After President Trump withdrew the United States from the Paris Climate Accord, liberals and scientists are looking for more ways to combat climate change. And for those who perish during the ensuing epic battle with climate change, there’s one final green act they can partake in: liquefy their remains.

In states like California and New York, lawmakers are considering legislation that would make it legal to have your lifeless body to go through an alternative burial process known as “water cremation,” rather than the typical fire cremation or being buried in a casket six feet deep.

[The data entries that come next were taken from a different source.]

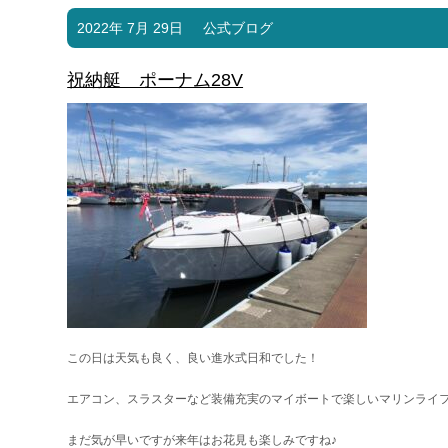
2022年 7月 29日
公式ブログ
祝納艇 ポーナム28V
この日は天気も良く、良い進水式日和でした！
エアコン、スラスターなど装備充実のマイボートで楽しいマリンライ
まだ気が早いですが来年はお花見も楽しみですね♪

“Cremation is really what people hold up as the environmentally friendly option,” Caitlin Doughty, a mortician in Los Angeles, told KQED Science. “It’s better than the whole rigmarole of formaldehyde and chemicals and big caskets that go into the more traditional funeral industry, but it still releases mercury into the air, and it uses a whole ton of natural gas.”

Doughty also noted that a casket burial is becoming a waste of land as the population continues to grow.

But what exactly does it mean to get your body “liquefied?”

Water cremation (or as it’s also known, bio-cremation or flameless cremation) leaves a smaller carbon footprint by dissolving human remains in a hot chemical bath that then leaves a sterile solution to be flushed down the drain. The carbon footprint of water cremation is a quarter of a traditional fire cremation and a sixth of a burial, which requires embalming chemicals, concrete headstones, and mahogany caskets.

This alternative burial process is currently legal in 14 states, including Oregon, Minnesota, Maryland, Maine, Kansas, Illinois, Florida, Colorado, Georgia, Wyoming, and Idaho.